The starting point for Eucharistic spirituality is the table of the Lord Jesus, a truth affirmed at the Second Vatican Council and underscored in the Catechism of the Catholic Church: ‘”The Eucharist is the source and summit of the Christian life.’ ‘The other sacraments, and indeed all ecclesiastical ministries and works of the apostolate, are bound up with the Eucharist and are oriented toward it. For in the blessed Eucharist is contained the whole spiritual good of the church, namely, Christ himself, our Pasch’” (1324).
The risen Lord gathers, teaches, and nourishes his followers at the table of his body and blood through the ages, and sends them forth to continue his mission of proclaiming the Good News and building the reign of God. The table is central to our faith as Christians because it is at the table, as for the disciples journeying on the road to Emmaus (Lk 24:13-35), that Christ makes himself known to us in “the breaking of the bread.”
A comprehensive Eucharistic spiritually encompasses three aspects: celebration, contemplation, and mission.
Celebration―Gathered at the Table
“The celebration of the Eucharist joyfully proclaims the marvels God has accomplished in our history. Daily . . . , we give thanks for the new covenant which God has sealed once for all in the blood of his Son, and which he renews in his ever faithful love” (Rule of Life, 24).
For Christians, the paschal mystery―the dying and rising of Jesus Christ―is God’s greatest act of salvation. By our union with Christ in this sacrament, we die to sin and rise to new life with him.
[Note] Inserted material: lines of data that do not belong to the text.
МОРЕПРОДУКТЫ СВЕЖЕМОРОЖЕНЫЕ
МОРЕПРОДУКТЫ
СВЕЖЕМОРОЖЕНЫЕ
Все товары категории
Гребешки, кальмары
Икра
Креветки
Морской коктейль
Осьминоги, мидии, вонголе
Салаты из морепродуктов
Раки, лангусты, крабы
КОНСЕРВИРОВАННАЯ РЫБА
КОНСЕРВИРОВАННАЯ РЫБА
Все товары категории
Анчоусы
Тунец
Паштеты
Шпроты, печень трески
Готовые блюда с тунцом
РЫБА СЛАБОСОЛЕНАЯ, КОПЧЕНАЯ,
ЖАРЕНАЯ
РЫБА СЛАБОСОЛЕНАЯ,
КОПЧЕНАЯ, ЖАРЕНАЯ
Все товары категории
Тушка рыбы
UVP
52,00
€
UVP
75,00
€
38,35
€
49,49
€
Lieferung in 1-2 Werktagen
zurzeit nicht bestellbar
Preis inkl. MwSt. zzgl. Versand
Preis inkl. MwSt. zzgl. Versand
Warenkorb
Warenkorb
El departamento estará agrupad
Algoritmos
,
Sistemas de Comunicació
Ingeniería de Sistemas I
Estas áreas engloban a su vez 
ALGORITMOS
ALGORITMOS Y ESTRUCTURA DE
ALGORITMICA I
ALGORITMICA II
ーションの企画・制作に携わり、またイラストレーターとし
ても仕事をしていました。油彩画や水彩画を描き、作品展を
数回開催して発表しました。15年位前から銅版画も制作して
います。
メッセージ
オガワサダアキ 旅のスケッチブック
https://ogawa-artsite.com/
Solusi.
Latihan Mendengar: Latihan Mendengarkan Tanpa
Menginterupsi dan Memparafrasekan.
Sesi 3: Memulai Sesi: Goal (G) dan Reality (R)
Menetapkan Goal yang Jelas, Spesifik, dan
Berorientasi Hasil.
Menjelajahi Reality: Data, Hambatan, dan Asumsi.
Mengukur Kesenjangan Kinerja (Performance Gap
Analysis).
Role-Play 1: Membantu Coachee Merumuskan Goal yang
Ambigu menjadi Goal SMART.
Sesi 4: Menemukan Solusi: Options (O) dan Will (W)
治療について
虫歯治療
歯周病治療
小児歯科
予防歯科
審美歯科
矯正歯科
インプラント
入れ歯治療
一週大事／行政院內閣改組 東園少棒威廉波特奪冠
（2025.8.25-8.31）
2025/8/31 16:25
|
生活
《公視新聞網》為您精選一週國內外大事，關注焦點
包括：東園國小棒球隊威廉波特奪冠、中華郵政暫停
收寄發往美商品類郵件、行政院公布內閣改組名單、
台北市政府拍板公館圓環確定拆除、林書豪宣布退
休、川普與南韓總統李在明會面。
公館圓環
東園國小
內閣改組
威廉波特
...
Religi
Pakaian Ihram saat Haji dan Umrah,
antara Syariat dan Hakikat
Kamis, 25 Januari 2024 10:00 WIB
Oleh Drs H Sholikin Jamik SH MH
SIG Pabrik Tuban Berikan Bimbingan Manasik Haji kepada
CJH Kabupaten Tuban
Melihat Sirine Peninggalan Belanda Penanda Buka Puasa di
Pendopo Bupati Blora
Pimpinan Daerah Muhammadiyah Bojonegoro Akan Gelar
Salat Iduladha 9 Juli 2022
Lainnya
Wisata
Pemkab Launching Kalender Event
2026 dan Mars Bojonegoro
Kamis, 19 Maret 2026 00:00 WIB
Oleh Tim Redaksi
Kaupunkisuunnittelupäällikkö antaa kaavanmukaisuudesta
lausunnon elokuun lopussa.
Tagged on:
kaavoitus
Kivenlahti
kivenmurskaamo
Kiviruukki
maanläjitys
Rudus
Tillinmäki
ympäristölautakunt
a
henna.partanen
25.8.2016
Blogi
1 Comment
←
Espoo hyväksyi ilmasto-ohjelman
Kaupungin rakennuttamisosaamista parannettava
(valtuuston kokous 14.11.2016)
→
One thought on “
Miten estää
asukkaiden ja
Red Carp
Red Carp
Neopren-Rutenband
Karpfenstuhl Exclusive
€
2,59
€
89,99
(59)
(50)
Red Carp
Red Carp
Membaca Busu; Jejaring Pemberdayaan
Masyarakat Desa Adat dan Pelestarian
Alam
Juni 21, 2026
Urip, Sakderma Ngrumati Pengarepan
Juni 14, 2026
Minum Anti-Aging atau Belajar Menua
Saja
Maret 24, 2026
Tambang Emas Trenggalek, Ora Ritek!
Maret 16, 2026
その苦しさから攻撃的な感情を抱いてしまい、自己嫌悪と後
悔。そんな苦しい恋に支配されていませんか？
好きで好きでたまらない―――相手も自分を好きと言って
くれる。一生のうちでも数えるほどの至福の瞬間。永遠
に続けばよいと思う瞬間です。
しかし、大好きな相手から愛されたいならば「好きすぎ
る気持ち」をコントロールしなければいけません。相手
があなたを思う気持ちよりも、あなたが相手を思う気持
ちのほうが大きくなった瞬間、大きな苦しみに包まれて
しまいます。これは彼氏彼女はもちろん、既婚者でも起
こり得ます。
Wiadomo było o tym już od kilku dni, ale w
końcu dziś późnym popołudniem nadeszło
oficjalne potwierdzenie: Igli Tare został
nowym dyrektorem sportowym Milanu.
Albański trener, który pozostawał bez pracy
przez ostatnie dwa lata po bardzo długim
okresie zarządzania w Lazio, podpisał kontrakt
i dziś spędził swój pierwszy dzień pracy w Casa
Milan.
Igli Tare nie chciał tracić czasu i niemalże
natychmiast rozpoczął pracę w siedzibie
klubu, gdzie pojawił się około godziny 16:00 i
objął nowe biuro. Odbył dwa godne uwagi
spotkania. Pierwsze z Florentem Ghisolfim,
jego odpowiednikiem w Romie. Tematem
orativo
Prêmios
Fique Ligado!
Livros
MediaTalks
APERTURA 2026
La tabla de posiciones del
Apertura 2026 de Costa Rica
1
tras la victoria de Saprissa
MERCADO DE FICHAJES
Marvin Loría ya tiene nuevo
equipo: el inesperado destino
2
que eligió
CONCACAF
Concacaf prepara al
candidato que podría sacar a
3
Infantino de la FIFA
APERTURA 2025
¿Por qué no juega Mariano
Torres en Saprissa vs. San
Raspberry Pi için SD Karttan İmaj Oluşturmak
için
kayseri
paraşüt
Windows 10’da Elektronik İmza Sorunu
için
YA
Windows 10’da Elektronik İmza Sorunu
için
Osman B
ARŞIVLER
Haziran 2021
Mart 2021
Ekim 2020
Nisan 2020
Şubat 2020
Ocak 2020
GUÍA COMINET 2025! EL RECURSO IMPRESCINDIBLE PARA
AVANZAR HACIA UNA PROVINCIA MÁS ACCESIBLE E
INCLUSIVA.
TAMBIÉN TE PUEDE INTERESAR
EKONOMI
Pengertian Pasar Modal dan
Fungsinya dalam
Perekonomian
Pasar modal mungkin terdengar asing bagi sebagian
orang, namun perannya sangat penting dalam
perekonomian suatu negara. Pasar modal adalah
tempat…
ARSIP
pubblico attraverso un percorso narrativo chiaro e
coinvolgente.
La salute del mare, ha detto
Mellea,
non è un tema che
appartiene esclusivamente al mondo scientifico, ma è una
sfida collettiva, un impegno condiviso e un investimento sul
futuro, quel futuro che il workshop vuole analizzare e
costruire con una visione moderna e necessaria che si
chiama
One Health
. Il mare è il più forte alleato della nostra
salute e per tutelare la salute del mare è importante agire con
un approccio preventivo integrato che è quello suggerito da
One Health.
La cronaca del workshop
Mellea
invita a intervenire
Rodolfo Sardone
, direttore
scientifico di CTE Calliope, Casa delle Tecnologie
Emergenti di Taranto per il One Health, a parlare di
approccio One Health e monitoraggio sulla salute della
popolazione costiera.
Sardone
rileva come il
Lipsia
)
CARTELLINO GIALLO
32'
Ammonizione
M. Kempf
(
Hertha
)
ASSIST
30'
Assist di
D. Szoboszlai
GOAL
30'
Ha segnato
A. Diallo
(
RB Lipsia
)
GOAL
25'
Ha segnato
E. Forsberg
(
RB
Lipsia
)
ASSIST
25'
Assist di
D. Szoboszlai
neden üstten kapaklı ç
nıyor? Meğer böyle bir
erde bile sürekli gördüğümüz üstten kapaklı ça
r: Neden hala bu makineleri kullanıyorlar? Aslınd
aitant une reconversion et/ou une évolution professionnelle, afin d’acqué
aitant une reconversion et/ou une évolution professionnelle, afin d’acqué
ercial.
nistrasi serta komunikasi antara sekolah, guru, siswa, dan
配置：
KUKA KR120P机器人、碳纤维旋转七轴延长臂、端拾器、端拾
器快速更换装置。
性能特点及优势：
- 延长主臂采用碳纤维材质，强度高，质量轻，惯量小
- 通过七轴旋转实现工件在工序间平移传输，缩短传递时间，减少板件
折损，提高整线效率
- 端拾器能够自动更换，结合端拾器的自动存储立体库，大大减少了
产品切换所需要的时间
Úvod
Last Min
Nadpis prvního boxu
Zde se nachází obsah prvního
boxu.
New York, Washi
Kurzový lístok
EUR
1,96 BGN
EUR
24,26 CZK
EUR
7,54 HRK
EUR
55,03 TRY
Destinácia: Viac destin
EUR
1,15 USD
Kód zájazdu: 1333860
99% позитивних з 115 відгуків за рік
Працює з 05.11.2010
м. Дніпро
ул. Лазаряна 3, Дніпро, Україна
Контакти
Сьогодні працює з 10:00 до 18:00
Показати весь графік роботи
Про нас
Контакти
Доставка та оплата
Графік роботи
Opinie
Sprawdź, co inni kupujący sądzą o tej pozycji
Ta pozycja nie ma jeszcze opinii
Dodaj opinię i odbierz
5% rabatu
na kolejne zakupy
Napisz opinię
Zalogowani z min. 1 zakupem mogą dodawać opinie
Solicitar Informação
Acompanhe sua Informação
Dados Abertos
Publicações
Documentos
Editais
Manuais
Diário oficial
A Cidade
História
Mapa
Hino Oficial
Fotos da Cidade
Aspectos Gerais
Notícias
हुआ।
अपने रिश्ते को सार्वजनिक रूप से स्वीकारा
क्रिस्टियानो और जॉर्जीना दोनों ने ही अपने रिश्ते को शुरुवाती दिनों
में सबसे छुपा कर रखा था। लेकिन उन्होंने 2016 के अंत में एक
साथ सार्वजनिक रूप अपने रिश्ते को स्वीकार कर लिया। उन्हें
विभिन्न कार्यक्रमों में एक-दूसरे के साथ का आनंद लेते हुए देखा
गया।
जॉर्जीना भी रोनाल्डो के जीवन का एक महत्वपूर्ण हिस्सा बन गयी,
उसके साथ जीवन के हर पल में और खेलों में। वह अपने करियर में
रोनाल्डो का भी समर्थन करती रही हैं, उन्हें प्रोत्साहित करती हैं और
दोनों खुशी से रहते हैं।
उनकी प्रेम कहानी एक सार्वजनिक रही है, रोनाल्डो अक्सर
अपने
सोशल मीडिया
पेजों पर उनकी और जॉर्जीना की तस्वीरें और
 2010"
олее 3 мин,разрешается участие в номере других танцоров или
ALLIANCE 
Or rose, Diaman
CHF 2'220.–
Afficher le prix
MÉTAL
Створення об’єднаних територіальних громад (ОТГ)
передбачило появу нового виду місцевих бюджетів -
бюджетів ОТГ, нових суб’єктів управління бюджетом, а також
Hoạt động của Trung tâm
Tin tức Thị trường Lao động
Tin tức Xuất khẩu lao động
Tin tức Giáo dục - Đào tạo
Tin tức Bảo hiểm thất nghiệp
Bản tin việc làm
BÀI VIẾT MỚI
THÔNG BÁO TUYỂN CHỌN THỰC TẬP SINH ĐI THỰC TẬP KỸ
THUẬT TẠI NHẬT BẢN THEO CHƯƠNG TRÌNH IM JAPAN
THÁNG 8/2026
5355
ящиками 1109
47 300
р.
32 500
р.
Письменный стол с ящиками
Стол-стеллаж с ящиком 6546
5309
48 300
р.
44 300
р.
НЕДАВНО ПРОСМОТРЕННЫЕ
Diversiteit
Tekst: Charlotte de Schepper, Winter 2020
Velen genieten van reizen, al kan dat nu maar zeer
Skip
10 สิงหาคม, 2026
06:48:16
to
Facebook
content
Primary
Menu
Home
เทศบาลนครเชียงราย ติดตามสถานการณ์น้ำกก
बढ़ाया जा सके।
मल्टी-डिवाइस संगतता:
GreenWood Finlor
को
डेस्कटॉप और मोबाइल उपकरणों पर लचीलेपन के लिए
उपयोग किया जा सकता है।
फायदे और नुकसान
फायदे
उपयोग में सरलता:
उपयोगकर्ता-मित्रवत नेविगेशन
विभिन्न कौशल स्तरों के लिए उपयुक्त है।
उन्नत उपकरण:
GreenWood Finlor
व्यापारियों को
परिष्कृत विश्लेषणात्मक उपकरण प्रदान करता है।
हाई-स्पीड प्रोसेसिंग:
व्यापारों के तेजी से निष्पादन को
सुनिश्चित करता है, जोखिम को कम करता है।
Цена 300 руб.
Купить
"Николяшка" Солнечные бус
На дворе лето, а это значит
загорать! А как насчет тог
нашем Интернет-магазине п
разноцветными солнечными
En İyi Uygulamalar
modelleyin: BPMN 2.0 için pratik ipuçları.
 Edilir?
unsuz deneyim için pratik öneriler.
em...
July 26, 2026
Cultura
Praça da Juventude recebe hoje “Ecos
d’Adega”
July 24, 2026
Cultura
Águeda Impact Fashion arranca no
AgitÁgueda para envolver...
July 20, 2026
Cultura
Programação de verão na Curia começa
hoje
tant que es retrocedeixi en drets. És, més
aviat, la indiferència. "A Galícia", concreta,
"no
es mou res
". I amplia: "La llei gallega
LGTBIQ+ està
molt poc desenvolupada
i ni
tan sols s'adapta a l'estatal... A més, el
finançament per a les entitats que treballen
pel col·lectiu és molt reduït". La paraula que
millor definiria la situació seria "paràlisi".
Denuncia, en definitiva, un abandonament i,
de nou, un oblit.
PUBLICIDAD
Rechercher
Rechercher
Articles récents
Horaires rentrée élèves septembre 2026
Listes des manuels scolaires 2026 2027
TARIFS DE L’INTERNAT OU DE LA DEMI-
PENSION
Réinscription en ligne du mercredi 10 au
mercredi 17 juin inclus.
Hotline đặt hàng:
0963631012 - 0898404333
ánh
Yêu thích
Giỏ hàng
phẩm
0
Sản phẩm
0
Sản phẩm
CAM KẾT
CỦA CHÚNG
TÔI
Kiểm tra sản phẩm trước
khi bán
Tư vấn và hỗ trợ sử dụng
Thus, we experience the power of the Eucharist to renew and transform us as “we offer to the Father our own lives along with the hopes and sufferings of all those with whom we are working to build a society based on justice and love” (Rule of Life, 25).
Contemplation―Remaining at the Table
“We internalize the celebration of [the Lord’s] Passover by a prayer that makes our whole life a prolongation of our Eucharists.” “Our response to this presence of Christ is to enter into the dynamism of the Eucharist with a prayer of adoration, of praise and thanksgiving, of reconciliation and intercession, as church and for the world” (Rule of Life, 28, 30).
The Passover of the Lord Jesus is at the center of God’s redemptive plan; it is also the source of contemplation of that mystery. Christ’s presence in the sacrament calls for a prayer of presence and reflection on all that God has wrought in salvation history. It makes us increasingly more aware of and grateful for God’s faithfulness and love.
Mission―Sent from the Table
“We seek to understand all human reality in the light of the Eucharist, source and summit of the life of the church. We discern in this sacrament a call to share in the life and mission of the Lord, and we give priority to activities that manifest the riches and demands of the Eucharistic mystery in all its dimensions” (Rule of Life, 34).
The final act of the celebration of the Eucharist is the dismissal, the sending. The table of the Lord inevitably leads to mission. The two disciples of Emmaus ran from the table of their encounter with the risen Christ back to Jerusalem to announce that they had seen him in the breaking of the bread. The apostles, filled with the fire and power of the Holy Spirit on Pentecost, left the Cenacle, where they had shared the Last Supper with Jesus, to begin the church’s universal mission.
In every place and circumstance across the centuries, the followers of Jesus have found inspiration at the eucharistic table to go forth in his name to preach the Gospel, feed the hungry, shelter the homeless, heal the sick, clothe the naked, and encourage all on the journey of life. We who gather at the table, who meet Christ in his word and sacrament, and in each other, are called to bring his life and love to those around us through committed lives of witness and service. Saint Peter Julian Eymard exemplified this in his own life, as he lived the fruits of a rich eucharistic life and faith in service to the poor.